BusinessDay
NigeriaDecides2023

CBN’s bumper rate hike worries manufacturers, others

The organised private sector (OPS) has described the decision of the Central Bank of Nigeria to raise its benchmark interest rate and the cash reserve ratio (CRR) as detrimental to the manufacturing sector and the economy in general.

The Monetary Policy Committee of the CBN had on Tuesday increased the monetary policy rate (MPC) to 15.5 percent from 14 percent and the CRR to 32.5 percent from 27.5 percent.

This decision of the MPC was taken in consideration of the persistent rise in inflation rate and fragile growth of the economy.

The OPS, comprising of the Manufacturers Association of Nigeria (MAN), Nigeria Association of Chambers of Commerce, Industry, Mines and Agriculture (NACCIMA), and the Lagos Chamber of Commerce and Industry (LCCI), unanimously said the decisions would cause a plethora of problems for businesses in the economy.

Segun Ajayi-Kadir, director-general of MAN, said that this decision will further reduce the chances of making the sector competitive as manufacturers would be forced to further increase prices of their products after suffering higher production and operational cost.

“Manufacturers cost of borrowing will increase further beyond the extant double-digit rate, which disincentivise new investments in the sector, also high product prices will lead to huge inventory of unsold manufactured products and will trigger decline in manufacturing capacity utilization, production, employment, profit and tax contribution to national building,” he said.

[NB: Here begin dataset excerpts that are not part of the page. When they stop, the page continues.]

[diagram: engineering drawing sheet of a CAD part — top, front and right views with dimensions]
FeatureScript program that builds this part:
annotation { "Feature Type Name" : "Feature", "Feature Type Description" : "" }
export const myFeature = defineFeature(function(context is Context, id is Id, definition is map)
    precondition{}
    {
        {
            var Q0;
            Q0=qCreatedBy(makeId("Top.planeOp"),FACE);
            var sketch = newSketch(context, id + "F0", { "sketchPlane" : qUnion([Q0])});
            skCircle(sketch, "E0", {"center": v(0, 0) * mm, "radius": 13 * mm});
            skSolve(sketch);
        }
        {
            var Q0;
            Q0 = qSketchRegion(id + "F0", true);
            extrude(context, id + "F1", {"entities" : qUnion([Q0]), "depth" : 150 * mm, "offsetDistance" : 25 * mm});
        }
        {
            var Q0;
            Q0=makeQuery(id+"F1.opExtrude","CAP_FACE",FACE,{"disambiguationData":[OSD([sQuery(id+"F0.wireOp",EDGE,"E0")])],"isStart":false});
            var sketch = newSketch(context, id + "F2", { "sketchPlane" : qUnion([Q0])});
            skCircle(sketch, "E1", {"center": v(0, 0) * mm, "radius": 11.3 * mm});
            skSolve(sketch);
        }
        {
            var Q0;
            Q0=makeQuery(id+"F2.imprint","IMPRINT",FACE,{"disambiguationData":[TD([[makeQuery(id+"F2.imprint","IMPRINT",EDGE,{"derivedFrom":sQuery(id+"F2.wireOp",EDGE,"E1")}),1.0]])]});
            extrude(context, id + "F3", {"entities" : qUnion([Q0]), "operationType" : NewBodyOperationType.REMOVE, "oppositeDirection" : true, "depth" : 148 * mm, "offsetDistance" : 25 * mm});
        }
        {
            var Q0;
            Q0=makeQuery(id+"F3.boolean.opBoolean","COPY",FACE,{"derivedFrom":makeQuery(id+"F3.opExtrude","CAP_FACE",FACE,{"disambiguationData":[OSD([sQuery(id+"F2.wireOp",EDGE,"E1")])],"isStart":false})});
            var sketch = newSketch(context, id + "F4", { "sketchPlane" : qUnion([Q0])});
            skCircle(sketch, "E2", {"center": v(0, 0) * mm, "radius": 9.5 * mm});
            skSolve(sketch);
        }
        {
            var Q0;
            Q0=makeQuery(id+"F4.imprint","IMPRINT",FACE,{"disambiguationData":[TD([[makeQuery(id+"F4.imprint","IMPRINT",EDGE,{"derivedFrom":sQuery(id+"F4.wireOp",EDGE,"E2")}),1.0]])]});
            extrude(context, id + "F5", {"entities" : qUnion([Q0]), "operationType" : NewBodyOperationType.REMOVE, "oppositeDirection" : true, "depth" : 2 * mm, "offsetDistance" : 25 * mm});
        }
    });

Ajayi-Kadir added that the observed continuous contractionary monetary policy posture without complimentary fiscal support may not effectively reduce the prevailing inflationary pressure on the economy.

According to him, issues around insecurity, government’s excessive drive for internally generated revenue, increase in interest rate in the US, acute shortage of foreign exchange and unfriendly exchange rates are fuelling inflation and seriously depressing industrial production.

MAN recommended that a framework that will facilitate harmonious implementation of relevant policy guidelines aimed at boosting productivity is implemented while finance related agencies of the government promote monetary and fiscal policy fusion to support domestic manufacturing.

“Efforts at improving the availability of development-oriented funds at single digit interest rate must improve while priority attention must be given to industries’ forex requirement in order to get vital inputs that are not available locally, sustain and ramp-up production,” he said.

NACCIMA said in a statement that raising interest rates is unidirectional and would negatively affect both businesses and individuals, adding that relying just on monetary policy to restrain its unabated growth may be ineffective, as opposed to producing the desired outcome.

The association added that the survival of Micro, Small and Medium scale Enterprises is already threatened by the rising costs of capital and production, adding that with higher interest rates, it would be more challenging for businesses to repay their loans.

NACCIMA said three significant rate hikes within five months is devastating on the manufacturing sector and asked that Nigeria tread carefully on the path of business closures, rising inflation, high unemployment, and slow/stagnant economic growth.

“The encouraging approach to reduce the current rate of inflation is to conduct a comprehensive analysis of all the causes contributing to the inflation’s rising trend and to implement control measures that can halt their effects,” NACCIMA said.
Read also: Nigeria stocks fall amid rate hike

Chinyere Almona, director-general at LCCI, said in a statement that aggressive policy rate hikes in response to increasing inflationary pressures may trigger a rise in unemployment, a recession, and an increase in public and corporate debt.

She noted that LCCI has consistently advocated for a more friendly policy/business environment that will attract both foreign and domestic investment and improve productivity (particularly domestic food production).

“Urgent action should focus on boosting oil production and ensure better coordination of fiscal policies as alternative measures, also policies should focus on addressing multiple exchange rates, improving power supply, tackle worsening insecurity, and incentivize alternative energy sources,” she added.